SEOUL — An attempt by a Korean think tank to order a leading American university to do its bidding has provoked a storm of criticism in Washington.

The immediate issue surrounds a standoff between the influential Korea Institute for International Economic Policy and the U.S. Korea Institute, affiliated with the School of Advanced International Studies at Johns Hopkins University.

Robert Gallucci, chairman of USKI, rejected outright a demand by KIEP to dismiss the institute director, Jae H. Ku, and the assistant director, Jenny Town. KIEP, which has been providing nearly $2 million a year to the institute, is stopping all funding next month.

Gallucci, a former senior diplomat who negotiated the 1994 Geneva framework agreement under which North Korea shut down its nuclear reactor for eight years, blasted KIEP for “meddling” in the affairs of USKI.

The controversy raised questions about the future of 38 North, an adjunct of USKI. 38 North founder Joel Wit, former U.S. diplomat with broad experience on North Korean issues, including visits to the site of the North’s reactor, said 38 North would keep going with funding from elsewhere, but he’s sure to have difficulty supporting highly publicized analyses of North Korea’s nuclear program, often accompanied by revealing satellite photographs, by experts such as Joseph Bermudez Jr., described by 38 North as “an internationally recognized analyst, author and lecturer” on North Korean defense and intelligence issues and third-world ballistic missile development.”
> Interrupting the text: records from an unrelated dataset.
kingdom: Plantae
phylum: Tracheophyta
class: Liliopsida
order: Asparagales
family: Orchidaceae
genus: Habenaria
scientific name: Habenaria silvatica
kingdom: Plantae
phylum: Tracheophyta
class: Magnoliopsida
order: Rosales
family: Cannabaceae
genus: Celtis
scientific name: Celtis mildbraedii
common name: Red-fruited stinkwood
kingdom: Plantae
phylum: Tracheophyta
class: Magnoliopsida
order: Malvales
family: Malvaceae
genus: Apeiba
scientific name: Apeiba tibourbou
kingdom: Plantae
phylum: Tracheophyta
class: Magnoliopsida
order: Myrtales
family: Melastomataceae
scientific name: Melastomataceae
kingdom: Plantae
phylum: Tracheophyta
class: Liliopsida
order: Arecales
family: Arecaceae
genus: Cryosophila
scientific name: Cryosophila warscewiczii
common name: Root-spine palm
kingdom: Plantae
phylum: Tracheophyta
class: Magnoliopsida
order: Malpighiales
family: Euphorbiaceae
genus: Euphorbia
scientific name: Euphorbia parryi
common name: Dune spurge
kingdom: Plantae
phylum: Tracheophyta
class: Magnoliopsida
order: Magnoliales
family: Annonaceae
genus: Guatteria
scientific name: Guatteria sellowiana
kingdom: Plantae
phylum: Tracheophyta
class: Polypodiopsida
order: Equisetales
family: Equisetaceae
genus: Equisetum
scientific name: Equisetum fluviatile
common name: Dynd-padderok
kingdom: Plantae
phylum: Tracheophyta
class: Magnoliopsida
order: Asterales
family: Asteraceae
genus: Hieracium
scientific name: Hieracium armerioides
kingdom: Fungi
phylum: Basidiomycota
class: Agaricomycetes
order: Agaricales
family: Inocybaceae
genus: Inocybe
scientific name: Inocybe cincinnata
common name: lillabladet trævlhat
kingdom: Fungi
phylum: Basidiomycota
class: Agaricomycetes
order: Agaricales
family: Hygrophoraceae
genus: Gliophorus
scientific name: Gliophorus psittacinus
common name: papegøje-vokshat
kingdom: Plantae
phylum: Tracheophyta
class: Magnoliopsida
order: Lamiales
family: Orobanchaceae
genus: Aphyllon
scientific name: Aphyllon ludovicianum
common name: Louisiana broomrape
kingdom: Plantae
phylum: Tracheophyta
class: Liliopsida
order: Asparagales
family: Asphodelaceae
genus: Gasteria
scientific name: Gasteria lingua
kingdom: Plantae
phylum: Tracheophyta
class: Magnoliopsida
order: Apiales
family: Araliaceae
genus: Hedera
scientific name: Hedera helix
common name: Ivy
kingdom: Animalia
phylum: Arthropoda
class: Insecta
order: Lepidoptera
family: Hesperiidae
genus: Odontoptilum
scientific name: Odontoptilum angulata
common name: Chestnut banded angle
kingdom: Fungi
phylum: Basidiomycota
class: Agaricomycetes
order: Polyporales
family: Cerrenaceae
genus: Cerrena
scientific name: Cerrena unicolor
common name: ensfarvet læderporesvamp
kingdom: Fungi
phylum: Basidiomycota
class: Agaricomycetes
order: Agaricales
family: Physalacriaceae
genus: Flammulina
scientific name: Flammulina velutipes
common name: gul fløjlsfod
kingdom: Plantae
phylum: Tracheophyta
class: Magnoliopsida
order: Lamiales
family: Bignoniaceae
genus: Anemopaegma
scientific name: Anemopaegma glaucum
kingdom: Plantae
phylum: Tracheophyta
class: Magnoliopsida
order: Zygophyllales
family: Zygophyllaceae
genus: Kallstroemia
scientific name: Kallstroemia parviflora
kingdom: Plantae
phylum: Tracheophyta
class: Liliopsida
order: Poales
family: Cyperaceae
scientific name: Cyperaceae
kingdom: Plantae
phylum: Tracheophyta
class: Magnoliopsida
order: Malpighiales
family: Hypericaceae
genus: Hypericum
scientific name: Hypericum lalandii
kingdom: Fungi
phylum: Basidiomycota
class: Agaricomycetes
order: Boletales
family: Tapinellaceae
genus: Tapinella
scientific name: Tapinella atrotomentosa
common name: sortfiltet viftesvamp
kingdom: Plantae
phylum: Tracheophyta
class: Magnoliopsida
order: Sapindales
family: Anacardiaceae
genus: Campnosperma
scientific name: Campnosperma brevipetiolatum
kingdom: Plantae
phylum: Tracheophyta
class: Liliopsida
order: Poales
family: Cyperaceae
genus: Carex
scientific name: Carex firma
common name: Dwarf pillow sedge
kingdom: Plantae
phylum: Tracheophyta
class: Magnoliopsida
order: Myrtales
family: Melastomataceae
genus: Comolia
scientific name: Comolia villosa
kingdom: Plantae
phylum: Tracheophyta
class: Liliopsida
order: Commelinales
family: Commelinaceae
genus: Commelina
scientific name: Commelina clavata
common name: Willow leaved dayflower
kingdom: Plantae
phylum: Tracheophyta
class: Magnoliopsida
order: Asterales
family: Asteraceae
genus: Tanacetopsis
KIEP responded that USKI had not provided proper accounting or transparency on what it was doing with its donations. The argument centered on whether the KIEP funding was a subsidy or an unrestricted gift that USKI could use as it wished.

Gallucci maintained, however, that KIEP simply did not like the conservative outlook of the institute director, Jae H. Ku, who had a distinguished record as a scholar but was often critical of Korea’s evolution as a democracy. Ku, a Harvard graduate, was sharply critical of North Korea while serving as director of the Human Rights in North Korea project at Freedom House in New York before his appointment 11 years ago as director of USKI at Johns Hopkins, from which he received his doctorate.

Just what KIEP had against Jenny Town is a bit of a mystery. Like Gallucci and Joel Wit, Town is seen as dovish, an advocate of reconciliation and dialogue with North Korea. She’s also a frequent visitor to South Korea, where she has a broad network of friends and contacts.

The controversy raises two issues that many academicians in the U.S. find troubling. Overall, the concern is that foreign governments often use donations to universities in a campaign to gain leverage and influence over the faculty, the curriculum and areas of research.

China in particular has been accused of a concerted effort to subvert and undermine American institutions by supporting programs in Chinese studies, including language training. China has been spreading its culture, and politics, via Confucius Institutes that have invaded hundreds of American campuses, approved by administrators who love to receive the funding from Chinese coffers rather than their own endowment funds.

The University of Chicago dropped its Confucius Institute after professors complained the university was “outsourcing” Chinese studies to Chinese propagandists. A number of institutions have rejected Chinese funding though many gladly take whatever they can get.

The Korean case is a little different. The question of funding for the USKI arose in debates in the National Assembly in Seoul where assembly members asked for clear accounting. They were not pleased by brief statements from USKI – and were not impressed by the many reports put out by 38 North and others at USKI as adequate responses to their questions.

U.S. scholars, however, asked whether the bureaucrats in Seoul understood the meaning of “academic freedom.” They rejected comparisons between funding for USKI and the Korea Economic Institute, also in Washington. The difference, say the Americans, is that KEI is a Korean government organization. As such KEI would automatically be responsive to requests for detailed accounting whereas USKI is an academic affiliate of an independent university.

Gallucci called the KIEP demands for the resignations of Ku and Town an “intervention on academic freedom” while Ku said he believed that the Korean government objected to a former associate of Lee Myung-bak, a former Korean president now in jail facing corruption charges.

Korean government officials denied anything to do with KIEP’s decision to cut funding for USKI. KIEP cited “lack of transparency in selecting visiting scholars and interns” as well as “lax reporting on accounts.”